### Provided passage
____________

Thirty-nine years ago Stanley Kubrick and Arthur C. Clarke presented us with a future as expansive as the very heavens themselves. I will always remember the spectacular vision of the Pan Am spaceplane docking with the partially-finished double-doughnut-shaped space station. And who, having seen it, would ever forget the spaceship Discovery One, HAL the self-aware computer or the brave struggle between man and machine that ended with mankind’s first encounter with intelligent life outside of ourselves? The other part of this film that is unforgettable to this writer is the beginning, where a group of early hominids are examined by something that suddenly appears in their environment, and which gives to them the knowledge of good, the use of tools, and of evil — knowledge that they use to immediately transform those tools into weapons which they use to kill those in neighboring bands. Sorry to say, the real year 2001 wound up being a lot more like the beginning of the movie than the middle or the end.

____________

### Data block
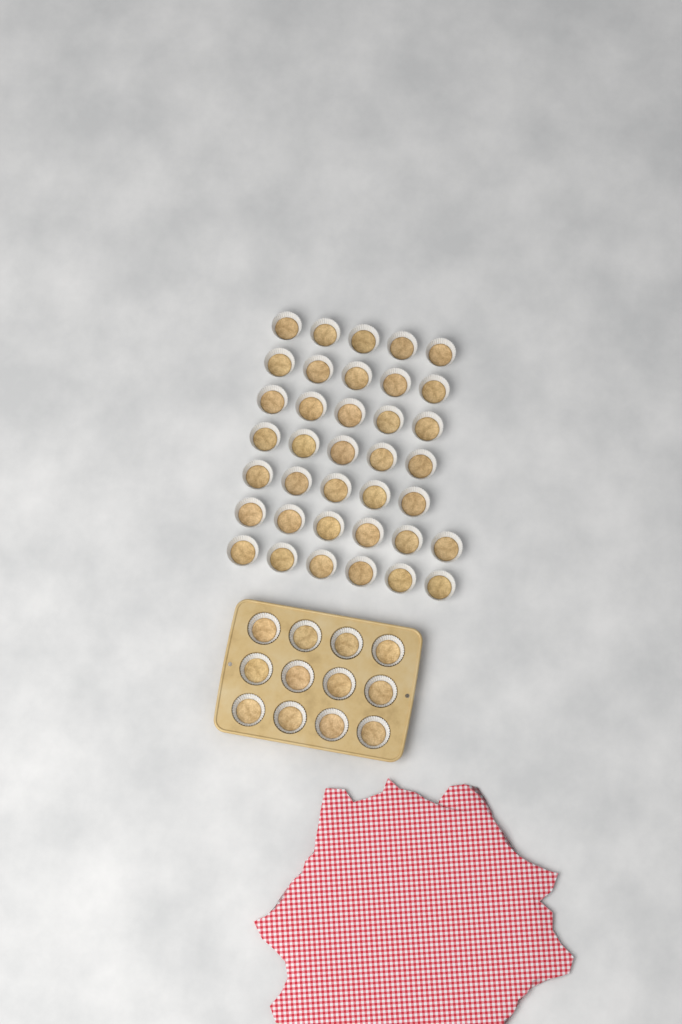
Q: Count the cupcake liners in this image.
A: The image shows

____________

### Goal of the exercise
Please answer from the passage on the Kubrick and Clarke film: what is the name of the spaceship it mentions? The material comes from a separate source, unrelated to the passage.

### Answer to the task
Discovery One.